Claassen maakte uiteindelijk drie metershoge sculpturen van pallets. Slechts drie, want hij speelde met het idee om er 20 te maken. Het museum wilde echter ook een aantal van zijn diersculpturen tonen. “De palletmannen zijn niet alleen een ijzersterk omgevingsconcept, het is ook nog eens een circulair concept. Na afloop van de tentoonstelling gaan de pallets terug naar de fabriek.” Tevens maakte Claassen speciaal voor de tentoonstelling een immense Gulliver opgebouwd uit zeven blauwe pontonblokken en een gele boei. “Het is een soort land art assemblage stijl; met mij kan je alle kanten op.”
Een antimaniëristische golf
Hoe afwijkend het materiaal en de werkwijze ook moge zijn, de palletmannen en de Gulliver zijn typisch werken van Claassen, die erom bekend staat ieder mens, dier of object te reduceren tot de essentie. Een stijl die Claassen na zijn opleiding ontwikkelde. Naast zijn andere werk, koos hij ervoor ook figuratief te werken, en dan ook nog eens in een stijl die inging tegen de norm.

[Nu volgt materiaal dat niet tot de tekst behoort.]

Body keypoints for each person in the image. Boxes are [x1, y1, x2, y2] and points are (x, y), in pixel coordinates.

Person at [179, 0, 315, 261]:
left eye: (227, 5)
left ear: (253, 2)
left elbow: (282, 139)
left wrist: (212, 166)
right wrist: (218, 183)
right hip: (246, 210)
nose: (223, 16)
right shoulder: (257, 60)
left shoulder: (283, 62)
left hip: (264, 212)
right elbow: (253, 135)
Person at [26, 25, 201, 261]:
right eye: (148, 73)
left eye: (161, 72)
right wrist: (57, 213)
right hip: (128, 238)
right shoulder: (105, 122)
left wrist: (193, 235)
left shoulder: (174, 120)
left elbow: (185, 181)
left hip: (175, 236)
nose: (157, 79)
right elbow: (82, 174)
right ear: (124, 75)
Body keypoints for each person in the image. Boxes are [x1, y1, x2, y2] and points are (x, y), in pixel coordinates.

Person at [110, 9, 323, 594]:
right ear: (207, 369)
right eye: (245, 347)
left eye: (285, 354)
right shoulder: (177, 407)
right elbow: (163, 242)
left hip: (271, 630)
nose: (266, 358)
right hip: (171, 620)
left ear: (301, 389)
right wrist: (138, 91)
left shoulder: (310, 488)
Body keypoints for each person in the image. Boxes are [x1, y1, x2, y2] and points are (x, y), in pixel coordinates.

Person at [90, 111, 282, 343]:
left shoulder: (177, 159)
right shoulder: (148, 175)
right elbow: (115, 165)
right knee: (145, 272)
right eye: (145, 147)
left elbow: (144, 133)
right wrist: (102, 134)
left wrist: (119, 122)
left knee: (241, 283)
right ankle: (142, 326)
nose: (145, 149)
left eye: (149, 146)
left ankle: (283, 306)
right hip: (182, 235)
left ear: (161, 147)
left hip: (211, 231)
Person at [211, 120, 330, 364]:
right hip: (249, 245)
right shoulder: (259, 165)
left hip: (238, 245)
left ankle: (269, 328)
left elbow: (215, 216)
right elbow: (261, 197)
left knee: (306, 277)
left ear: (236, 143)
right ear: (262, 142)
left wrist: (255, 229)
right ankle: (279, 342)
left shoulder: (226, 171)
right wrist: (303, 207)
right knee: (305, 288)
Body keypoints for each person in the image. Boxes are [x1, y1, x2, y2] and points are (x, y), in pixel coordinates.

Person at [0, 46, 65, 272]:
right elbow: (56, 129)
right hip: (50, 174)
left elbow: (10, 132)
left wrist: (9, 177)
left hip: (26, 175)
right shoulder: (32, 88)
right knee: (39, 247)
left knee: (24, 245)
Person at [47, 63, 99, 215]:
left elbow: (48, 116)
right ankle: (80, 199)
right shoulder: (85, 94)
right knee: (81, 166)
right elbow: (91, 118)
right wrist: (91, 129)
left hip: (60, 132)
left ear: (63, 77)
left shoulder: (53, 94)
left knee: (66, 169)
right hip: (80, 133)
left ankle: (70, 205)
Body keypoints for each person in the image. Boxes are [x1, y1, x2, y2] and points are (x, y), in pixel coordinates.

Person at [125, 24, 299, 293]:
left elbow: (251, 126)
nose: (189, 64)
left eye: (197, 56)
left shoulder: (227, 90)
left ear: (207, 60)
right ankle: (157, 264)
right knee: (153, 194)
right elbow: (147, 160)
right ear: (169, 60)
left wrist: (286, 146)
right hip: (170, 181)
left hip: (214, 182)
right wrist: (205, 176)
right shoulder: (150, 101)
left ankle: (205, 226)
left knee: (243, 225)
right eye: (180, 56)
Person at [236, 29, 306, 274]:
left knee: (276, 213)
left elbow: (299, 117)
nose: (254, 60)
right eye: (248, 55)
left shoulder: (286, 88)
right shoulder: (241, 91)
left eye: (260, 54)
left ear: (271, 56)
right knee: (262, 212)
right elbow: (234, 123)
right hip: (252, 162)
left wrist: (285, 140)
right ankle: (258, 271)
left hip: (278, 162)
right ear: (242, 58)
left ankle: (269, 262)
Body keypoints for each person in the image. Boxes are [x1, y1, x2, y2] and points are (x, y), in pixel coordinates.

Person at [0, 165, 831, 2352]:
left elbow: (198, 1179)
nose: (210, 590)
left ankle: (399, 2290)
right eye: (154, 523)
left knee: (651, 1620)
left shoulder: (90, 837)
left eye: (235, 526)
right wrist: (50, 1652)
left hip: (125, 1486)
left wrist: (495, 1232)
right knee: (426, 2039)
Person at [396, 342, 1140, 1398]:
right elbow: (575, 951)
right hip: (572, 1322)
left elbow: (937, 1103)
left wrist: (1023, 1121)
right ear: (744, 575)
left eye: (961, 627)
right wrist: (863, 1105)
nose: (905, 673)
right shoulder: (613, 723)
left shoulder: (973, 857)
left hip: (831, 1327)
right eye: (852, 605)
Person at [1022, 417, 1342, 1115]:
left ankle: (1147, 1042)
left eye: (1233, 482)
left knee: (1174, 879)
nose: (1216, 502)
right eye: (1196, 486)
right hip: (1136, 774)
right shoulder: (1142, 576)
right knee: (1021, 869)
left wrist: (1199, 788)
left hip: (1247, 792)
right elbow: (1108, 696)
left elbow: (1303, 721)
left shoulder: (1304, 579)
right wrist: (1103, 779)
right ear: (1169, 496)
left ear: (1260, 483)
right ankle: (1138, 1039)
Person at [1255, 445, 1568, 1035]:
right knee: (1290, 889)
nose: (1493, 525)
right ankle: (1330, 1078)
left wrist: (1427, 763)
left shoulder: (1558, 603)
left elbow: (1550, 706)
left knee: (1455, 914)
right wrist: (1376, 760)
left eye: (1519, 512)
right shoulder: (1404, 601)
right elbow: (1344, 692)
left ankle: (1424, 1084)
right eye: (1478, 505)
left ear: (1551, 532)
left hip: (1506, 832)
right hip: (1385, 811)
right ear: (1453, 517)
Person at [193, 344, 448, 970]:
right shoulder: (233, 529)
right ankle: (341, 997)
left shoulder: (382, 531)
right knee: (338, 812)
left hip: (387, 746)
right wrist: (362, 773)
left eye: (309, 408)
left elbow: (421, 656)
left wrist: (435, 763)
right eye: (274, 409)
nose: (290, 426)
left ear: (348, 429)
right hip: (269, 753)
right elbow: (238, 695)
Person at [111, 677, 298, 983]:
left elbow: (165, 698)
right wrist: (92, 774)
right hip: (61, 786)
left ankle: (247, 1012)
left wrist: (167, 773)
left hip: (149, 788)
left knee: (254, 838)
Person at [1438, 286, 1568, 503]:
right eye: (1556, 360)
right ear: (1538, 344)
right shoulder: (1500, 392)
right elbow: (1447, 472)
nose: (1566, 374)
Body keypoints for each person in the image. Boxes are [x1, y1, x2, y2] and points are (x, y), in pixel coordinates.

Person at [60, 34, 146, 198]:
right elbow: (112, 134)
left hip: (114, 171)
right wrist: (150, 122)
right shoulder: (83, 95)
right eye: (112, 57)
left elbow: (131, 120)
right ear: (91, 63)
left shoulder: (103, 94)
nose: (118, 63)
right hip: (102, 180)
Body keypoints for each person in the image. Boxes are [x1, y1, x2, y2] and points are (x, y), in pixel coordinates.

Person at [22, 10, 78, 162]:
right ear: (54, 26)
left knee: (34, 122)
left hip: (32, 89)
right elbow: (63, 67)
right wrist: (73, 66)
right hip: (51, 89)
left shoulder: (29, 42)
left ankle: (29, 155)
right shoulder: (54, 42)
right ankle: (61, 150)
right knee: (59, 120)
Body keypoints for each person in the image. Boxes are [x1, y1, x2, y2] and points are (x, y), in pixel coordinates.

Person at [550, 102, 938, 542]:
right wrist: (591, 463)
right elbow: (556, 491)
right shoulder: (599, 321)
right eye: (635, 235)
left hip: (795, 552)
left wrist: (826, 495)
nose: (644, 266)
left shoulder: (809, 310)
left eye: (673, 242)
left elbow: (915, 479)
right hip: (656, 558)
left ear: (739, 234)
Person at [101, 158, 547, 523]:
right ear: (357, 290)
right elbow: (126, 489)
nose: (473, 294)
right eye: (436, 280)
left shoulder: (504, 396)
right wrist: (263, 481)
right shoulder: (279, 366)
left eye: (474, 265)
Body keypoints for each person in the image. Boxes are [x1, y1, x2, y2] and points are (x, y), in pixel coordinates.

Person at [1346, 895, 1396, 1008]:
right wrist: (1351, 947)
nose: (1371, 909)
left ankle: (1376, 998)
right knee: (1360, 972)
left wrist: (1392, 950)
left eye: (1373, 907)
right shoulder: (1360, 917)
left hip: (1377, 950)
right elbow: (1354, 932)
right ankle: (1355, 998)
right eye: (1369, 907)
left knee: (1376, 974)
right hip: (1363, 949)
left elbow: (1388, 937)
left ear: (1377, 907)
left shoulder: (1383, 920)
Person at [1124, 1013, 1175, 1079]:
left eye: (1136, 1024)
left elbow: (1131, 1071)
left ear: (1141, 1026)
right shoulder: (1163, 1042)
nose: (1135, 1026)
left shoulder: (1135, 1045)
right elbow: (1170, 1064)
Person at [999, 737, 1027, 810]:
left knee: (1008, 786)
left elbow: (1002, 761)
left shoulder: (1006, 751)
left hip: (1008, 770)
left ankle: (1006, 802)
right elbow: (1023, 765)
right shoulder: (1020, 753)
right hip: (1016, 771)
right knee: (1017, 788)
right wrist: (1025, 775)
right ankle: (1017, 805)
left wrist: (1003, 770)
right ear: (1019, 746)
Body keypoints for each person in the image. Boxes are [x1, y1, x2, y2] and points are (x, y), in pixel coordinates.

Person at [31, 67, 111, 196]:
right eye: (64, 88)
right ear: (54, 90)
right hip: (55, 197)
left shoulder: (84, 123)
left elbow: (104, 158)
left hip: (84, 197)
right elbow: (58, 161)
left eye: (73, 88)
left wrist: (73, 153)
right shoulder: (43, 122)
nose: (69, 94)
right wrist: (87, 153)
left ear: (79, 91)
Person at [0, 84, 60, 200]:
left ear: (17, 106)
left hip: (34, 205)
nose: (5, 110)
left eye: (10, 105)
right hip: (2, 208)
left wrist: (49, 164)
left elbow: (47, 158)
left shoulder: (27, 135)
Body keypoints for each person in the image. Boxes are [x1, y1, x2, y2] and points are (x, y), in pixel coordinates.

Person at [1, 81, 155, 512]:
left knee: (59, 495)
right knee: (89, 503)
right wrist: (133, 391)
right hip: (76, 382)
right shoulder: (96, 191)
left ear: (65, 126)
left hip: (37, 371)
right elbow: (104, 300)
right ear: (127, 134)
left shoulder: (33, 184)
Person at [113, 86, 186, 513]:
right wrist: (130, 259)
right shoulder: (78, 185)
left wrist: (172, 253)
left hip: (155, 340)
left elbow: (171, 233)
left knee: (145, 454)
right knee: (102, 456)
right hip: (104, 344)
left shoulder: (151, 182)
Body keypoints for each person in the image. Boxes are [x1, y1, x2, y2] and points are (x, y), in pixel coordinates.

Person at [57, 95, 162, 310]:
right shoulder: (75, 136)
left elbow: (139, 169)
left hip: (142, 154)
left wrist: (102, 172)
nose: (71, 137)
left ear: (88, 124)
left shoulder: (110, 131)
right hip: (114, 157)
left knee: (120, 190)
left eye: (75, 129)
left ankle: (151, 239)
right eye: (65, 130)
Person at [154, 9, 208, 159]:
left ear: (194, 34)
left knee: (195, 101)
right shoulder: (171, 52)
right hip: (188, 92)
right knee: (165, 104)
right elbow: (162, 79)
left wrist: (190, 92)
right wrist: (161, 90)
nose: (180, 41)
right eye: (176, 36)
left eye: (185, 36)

“Voor m’n eerste solotentoonstelling bij de Adriaan Wulfse Startgalerie - ja, zo heettie die echt, maakte ik als introductie een sculptuur van een leeuwentapijt. Ik koos bewust voor vrouwtjesleeuwen, want dan hoefde ik de manen niet te doen. Laat die krullen maar aan alle Leonardo’s over. Op een gegeven moment heerste er een antimaniëristische golf in mijn hoofd. Dat maniëristische gepriegel gaat alleen maar over meesterschap en kunde. Mij gaat het erom dat het beeld er is, en niet over hoe het er is gekomen. Daarom kies ik voor materialen waar je niet in kan priegelen.”
Online tentoonstelling
Wie denkt dat Claassen een gigantische loods tot zijn beschikking heeft, heeft het mis. Zijn atelier in Breda is net 70 m2 . “Dat is inclusief de ruimte voor mijn computer, dus echt rotzooien en viezeriken kan hier niet.” Meer ruimte zou fijn zijn, maar is ook niet per se nodig, want Claassen maakt voor de grotere werken alleen de modellen van piepschuim.
Al doende heeft hij zich ontwikkeld tot een kunstenaar die het grote werk uitbesteed. “Voor Raft (1996), het grote vlot dat ik voor de Nijmeegse GGD maakte, deed ik de vergroting van mijn model nog zelf. Ik dacht dat ik dat zelf moest doen. Toen hadden ze me nog niet uitgelegd dat modelvergroting ook een post is.” Veel van de kleinere werken in de online tentoonstelling zijn afgietsels van Claassens modellen.